Janssen Research and Development, Turnhoutseweg 30, B-2340, Beerse, Belgium.
Model Answers R&D, Brisbane, Australia.
AAPS J. 2021 Jun 7;23(4):82. doi: 10.1208/s12248-021-00607-8.
The single-tablet regimen darunavir/cobicistat/emtricitabine/tenofovir alafenamide (D/C/F/TAF) 800/150/200/10 mg has undergone phase III studies AMBER (NCT02431247) and EMERALD (NCT02269917) in HIV-infected patients. An existing population pharmacokinetic (PopPK) model for cobicistat-boosted darunavir (DRV) was updated to describe DRV PK in AMBER and EMERALD. For TAF, a PopPK model was developed using richly sampled phase I/II data and updated with sparsely sampled AMBER data. Individual exposure metrics for DRV and TAF in patients receiving D/C/F/TAF were derived (AMBER, n=356; EMERALD, n=750). The DRV PopPK model is a two-compartment model with sequential zero-order, first-order input. TAF PK is described by a one-compartment model with dual parallel input for absorption (slow and fast pathway). DRV covariates were α1-acid-glycoprotein and body weight. TAF covariates were lean body weight and α1-acid-glycoprotein. DRV and TAF PK were unaffected by age, race, or gender. Estimated DRV mean (SD) C and AUC, respectively, were 1899 (759) ng/mL and 87,909 (20,232) ngh/mL in AMBER; 1813 (859) ng/mL and 85,972 (22,413) ngh/mL in EMERALD. Estimated TAF mean (SD) AUC was 132 (41) ng*h/mL. These PK parameters were in line with historical data. No apparent relationships of DRV or TAF exposure with efficacy (virologic response) or safety (metabolic, cardiac, liver, gastrointestinal, skin, bone, renal, pancreas, lipid events) parameters were seen. Additionally, our findings demonstrate that in patients with low plasma concentrations, there is no risk of decreased virologic response or virologic rebound. This supports the use of a once-daily, single-tablet regimen of D/C/F/TAF 800/150/200/10 mg for the treatment of HIV-1-infected subjects.

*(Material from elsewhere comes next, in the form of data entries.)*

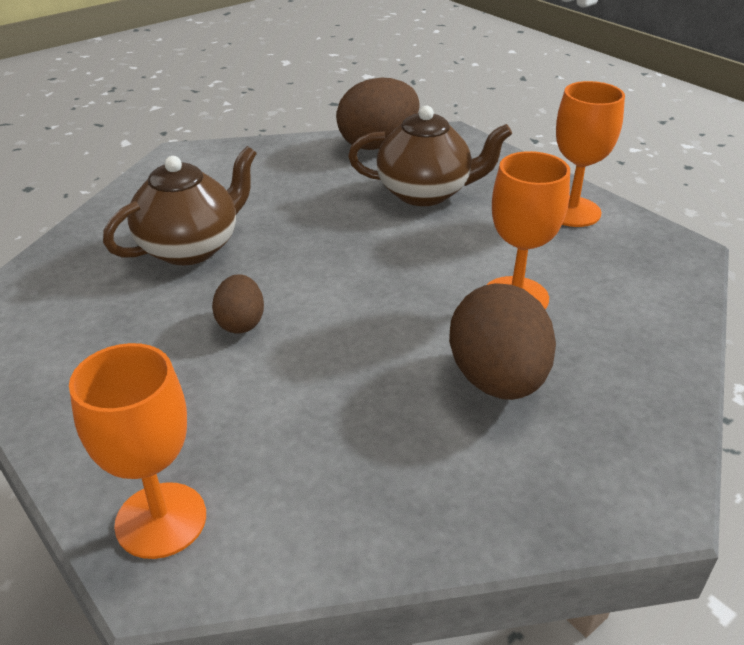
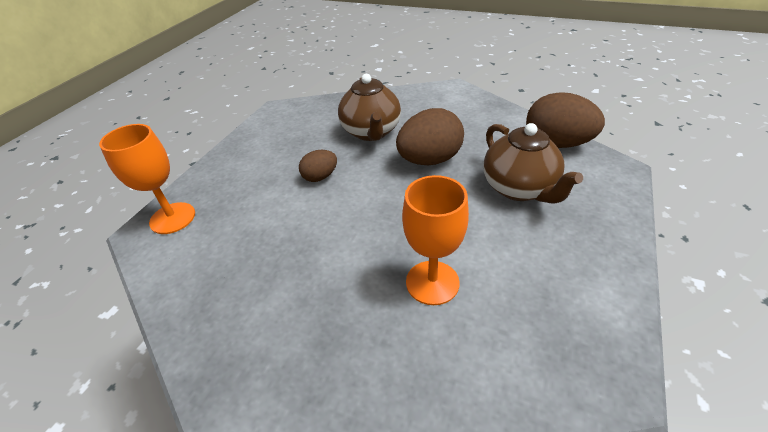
camera: 65 degrees right, 5 degrees up
(191, 247) = (371, 132): brown teapot -> brown teapot turned 60 degrees clockwise
(497, 380) = (332, 304): brown egg -> brown egg (429, 160)
(572, 211) = (587, 278): orange goblet -> none

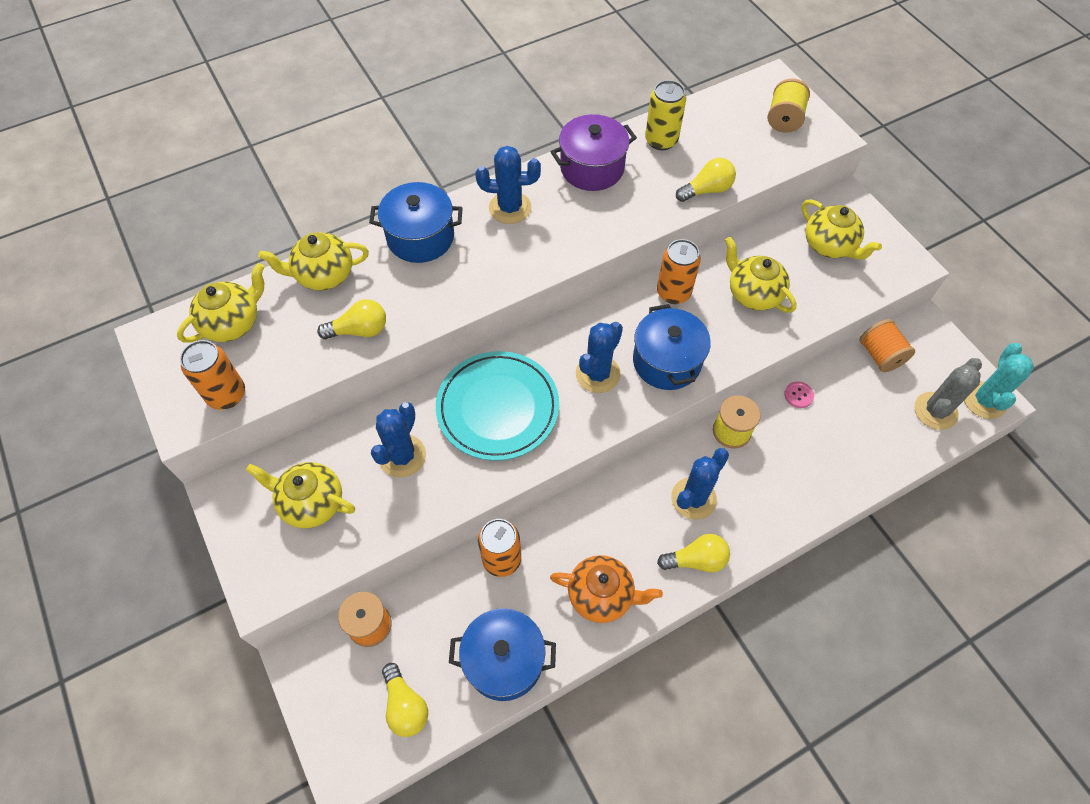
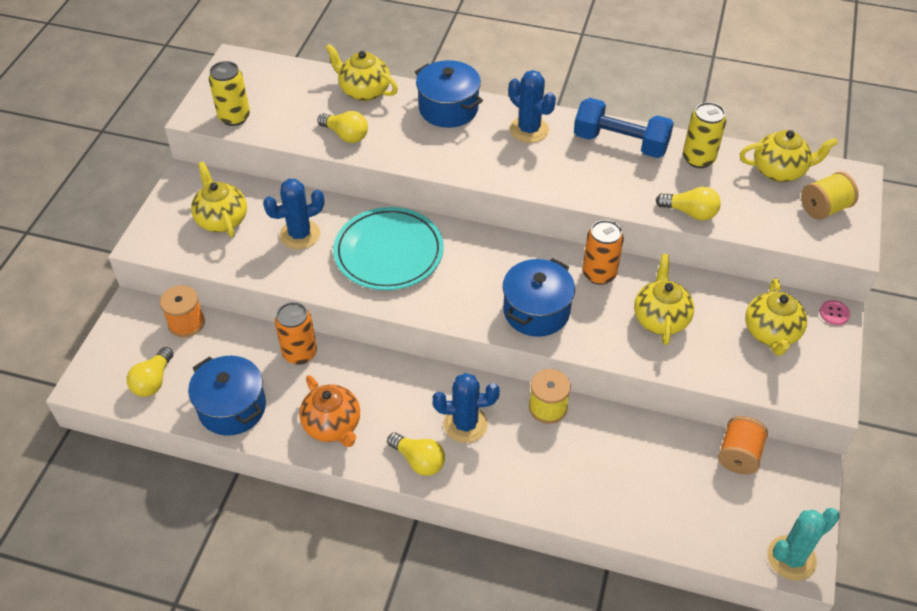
camera: 45 degrees right, 10 degrees down
(226, 395) = (234, 117): orange can -> yellow can
(233, 323) = (283, 82): yellow teapot -> yellow teapot (779, 171)
(592, 168) = (620, 143): purple pot -> blue dumbbell
(598, 374) = (478, 282): blue cactus -> none
(798, 395) = (631, 427): pink button -> pink button (834, 313)
(935, 411) = (735, 529): grey cactus -> none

达拉韦林/考比司他/恩曲他滨/替诺福韦艾拉酚胺(D/C/F/TAF)800/150/200/10 毫克单片治疗方案已经在感染 HIV 的患者中完成了 AMBER(NCT02431247)和 EMERALD(NCT02269917)的 III 期研究。现有的考比司他增强型达拉韦林(DRV)群体药代动力学(PopPK)模型经过更新,可用于描述 AMBER 和 EMERALD 中的 DRV 药代动力学。对于 TAF,使用丰富采样的 I/II 期数据开发了一个 PopPK 模型,并使用稀疏采样的 AMBER 数据进行了更新。从接受 D/C/F/TAF 治疗的患者中得出了 DRV 和 TAF 的个体暴露指标(AMBER,n=356;EMERALD,n=750)。DRV PopPK 模型是一个具有顺序零级、一级输入的两室模型。TAF PK 由一个具有双平行吸收途径(慢途径和快途径)的一室模型描述。DRV 的协变量是α1-酸性糖蛋白和体重。TAF 的协变量是瘦体重和α1-酸性糖蛋白。年龄、种族或性别对 DRV 和 TAF 的药代动力学没有影响。在 AMBER 中,估计的 DRV 平均(SD)C 和 AUC 分别为 1899(759)ng/mL 和 87909(20232)ngh/mL;在 EMERALD 中,分别为 1813(859)ng/mL 和 85972(22413)ngh/mL。估计的 TAF 平均(SD)AUC 为 132(41)ng*h/mL。这些 PK 参数与历史数据一致。未观察到 DRV 或 TAF 暴露与疗效(病毒学反应)或安全性(代谢、心脏、肝脏、胃肠道、皮肤、骨骼、肾脏、胰腺、脂质事件)参数之间存在明显关系。此外,我们的研究结果表明,在血浆浓度较低的患者中,不会降低病毒学反应或出现病毒学反弹的风险。这支持使用达拉韦林/考比司他/恩曲他滨/替诺福韦艾拉酚胺 800/150/200/10 毫克的每日一次、单片治疗方案治疗 HIV-1 感染患者。